Anma etkinliğinin programı kapsamında ilkin, Veysel yoldaşın hep yakından ilgilendiği, emek verdiği genç yoldaşları, onun da severek okuduğu, N. Hikmet’in “Yaşamaya dair”, “Salkım söğüt” ve “Elveda” gibi şiirlerini okudular.
Yoldaşın oğlu ve kızı, babalarıyla ilgili anıları, mücadelesi ve onun kendilerine bıraktığı devrimci miras ile ilgili duygu ve düşüncelerini ifade eden birer konuşma yaparak, onun devrimci mücadelesini sürdürme ve ileriye taşıma sözüyle biten konuşmalar yaptılar.
TKİP yurtdışı örgütü adına hazırlanan konuşma, Veysel yoldaşla aynı alanda uzun yıllardır birlikte mücadele eden bir kadın yoldaşı tarafından okundu.
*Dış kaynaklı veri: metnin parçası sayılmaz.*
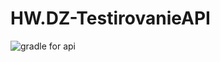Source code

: # HW.DZ-TestirovanieAPI

![gradle for api](https://github.com/KuliakQA/HW.DZ-TestirovanieAPI/actions/workflows/gradle.yml/badge.svg)
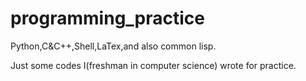 # programming_practice
Python,C&C++,Shell,LaTex,and also common lisp.

Just some codes I(freshman in computer science) wrote for practice.
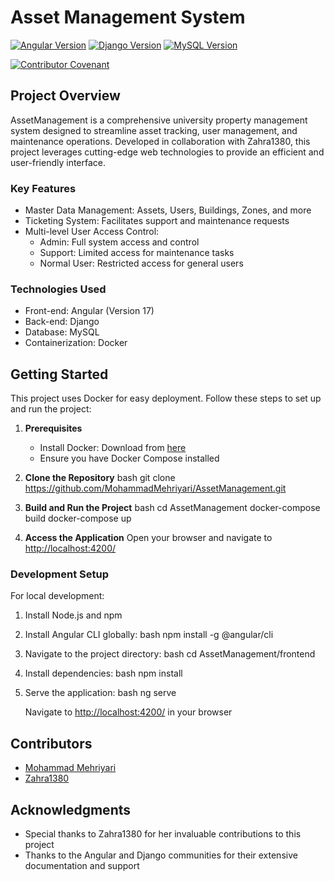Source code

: # Asset Management System

[![Angular Version](https://img.shields.io/badge/Angular-17.x-brightgreen.svg)](https://angular.io/)
[![Django Version](https://img.shields.io/badge/Django-4.x-blue.svg)](https://www.djangoproject.com/)
[![MySQL Version](https://img.shields.io/badge/MySQL-8.x-lightblue.svg)](https://www.mysql.com/)


[![Contributor Covenant](https://img.shields.io/badge/Contributor%20Covenant-v2.0%20adopted-ff69b4.svg)](CODE_OF_CONDUCT.md)



## Project Overview

AssetManagement is a comprehensive university property management system designed to streamline asset tracking, user management, and maintenance operations. Developed in collaboration with Zahra1380, this project leverages cutting-edge web technologies to provide an efficient and user-friendly interface.

### Key Features

- Master Data Management: Assets, Users, Buildings, Zones, and more
- Ticketing System: Facilitates support and maintenance requests
- Multi-level User Access Control:
  - Admin: Full system access and control
  - Support: Limited access for maintenance tasks
  - Normal User: Restricted access for general users

### Technologies Used

- Front-end: Angular (Version 17)
- Back-end: Django
- Database: MySQL
- Containerization: Docker

## Getting Started

This project uses Docker for easy deployment. Follow these steps to set up and run the project:

1. **Prerequisites**
   - Install Docker: Download from [here](https://www.docker.com/get-started)
   - Ensure you have Docker Compose installed

2. **Clone the Repository**
bash git clone https://github.com/MohammadMehriyari/AssetManagement.git


3. **Build and Run the Project**
bash cd AssetManagement docker-compose build docker-compose up


4. **Access the Application**
   Open your browser and navigate to [http://localhost:4200/](http://localhost:4200/)

### Development Setup

For local development:

1. Install Node.js and npm
2. Install Angular CLI globally:
bash npm install -g @angular/cli

3. Navigate to the project directory:
bash cd AssetManagement/frontend

4. Install dependencies:
bash npm install

5. Serve the application:
bash ng serve

   Navigate to [http://localhost:4200/](http://localhost:4200/) in your browser

## Contributors

- [Mohammad Mehriyari](https://github.com/MohammadMehriyari)
- [Zahra1380](https://github.com/zahra1380)





## Acknowledgments

- Special thanks to Zahra1380 for her invaluable contributions to this project
- Thanks to the Angular and Django communities for their extensive documentation and support
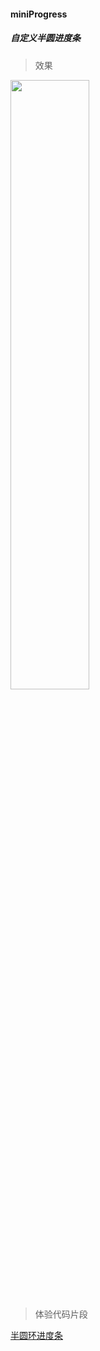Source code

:#### miniProgress
##### 自定义半圆进度条

>效果

<img src="http://qiniu.xueshiming.cn/%E5%8D%8A%E5%9C%86%E8%BF%9B%E5%BA%A6%E6%9D%A1.jpg" width="50%" height="50%">

>体验代码片段

[半圆环进度条](https://developers.weixin.qq.com/s/Jmlz01mq7v94)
Konuşmada, Veysel yoldaşın Elbistan’da başlayıp Frankfurt’ta sona eren ve kırık yılı bulan kesintisiz devrimci mücadele süreci anlatılarak, onun parti ve yurtdışı için ne ifade ettiğine değinildi ve yoldaşın en temel bazı özelliklerine vurgu yapıldı.
Ara ara “Veysel yoldaş ölümsüzdür”, “Yaşasın patimiz TKİP!”, “Devrim şehitleri ölümsüzdür!”, “Yaşasın devrim ve sosyalizm!” sloganlarının atıldığı törende, genç bir yoldaş da RJ adına, Veysel yoldaşın bıraktığı önemli boşluğu doldurmak için bundan böyle bir adım öne çıkacaklarını ve daha fazla çalışacaklarını vurgulayan anlamlı bir konuşma yaptı.
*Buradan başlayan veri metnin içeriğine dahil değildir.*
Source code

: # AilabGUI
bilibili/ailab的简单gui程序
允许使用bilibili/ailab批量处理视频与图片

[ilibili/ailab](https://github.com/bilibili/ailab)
Frankfurt bölgesindeki devrimci ve dost örgütler de Veysel yoldaşı uğurlama törenine katılarak, devrimci dayanışmanın anlamlı bir örneğini sergilediler. MKP-Hessen örgütü, ATİK-ATİF, AGİF, Barış Evi, KPD-Wiederaufbau, MLPD adına mesaj sunuldu veya konuşma yapıldı. Anmaya Kürt hareketi ve Devrimci Mücadele Birliği temsilcileri de katılarak dayanışma gösterdiler. Ayrıca MKP adına bir de çelenk bırakıldı. Çoğunun Veysel yoldaşı şahsen de tanıdığı temsilciler, politik bazı değerlendirmelerin yanı sıra, ona dair anı ve gözlemlerini paylaşan; onun sade, dürüst ve istikrarlı devrimci kimliğine vurgu yapan konuşmalar yaptılar. Ayrıca törene katılan Gustavsburg Cemevi başkanı, organizasyon konusunda da katkıda bulunarak anlamlı bir dayanışma gösterdi.
Veysel yoldaşın yaşamından kareler ile onun sevdiği “Mağusa Limanı”, “Karlı kayın ormanı” ve “Aldırma gönül” gibi türkülerden oluşan sinevizyon gösterisi, hem kötü hava şartlarından ve hem de zaman kısıtlılığından dolayı maalesef gerçekleştirilemedi.
Anma programının sonunda bir yoldaşı söz alarak, son derece kısıtlı koşullara rağmen Veysel yoldaşı son yolculuğunda yalnız bırakmayan herkese bir kez daha teşekkür etti. “Kuşkusuz Veysel yoldaş gibi bir devrimci çok daha iyi bir töreni hak ediyordu. Fakat mevcut koşullardan dolayı bunu gerçekleştirememenin üzüntüsünü yaşıyoruz. Bu da bizim ona borcumuz olsun. İlk fırsatta ona layık bir anma yapacağız. Hep yüksekte tuttuğu devrim ve sosyalizm bayrağını yere düşürmeyecek, daha da yükselteceğiz!” sözleriyle, etkinliğin sona erdiğini belirtti.
Veysel yoldaşın naaşı 29 Aralık günü, memleketi olan Elbistan’a götürülecek ve orada da yapılacak bir törenin ardından doğduğu Hasanalili köyünde toprağa verilecek.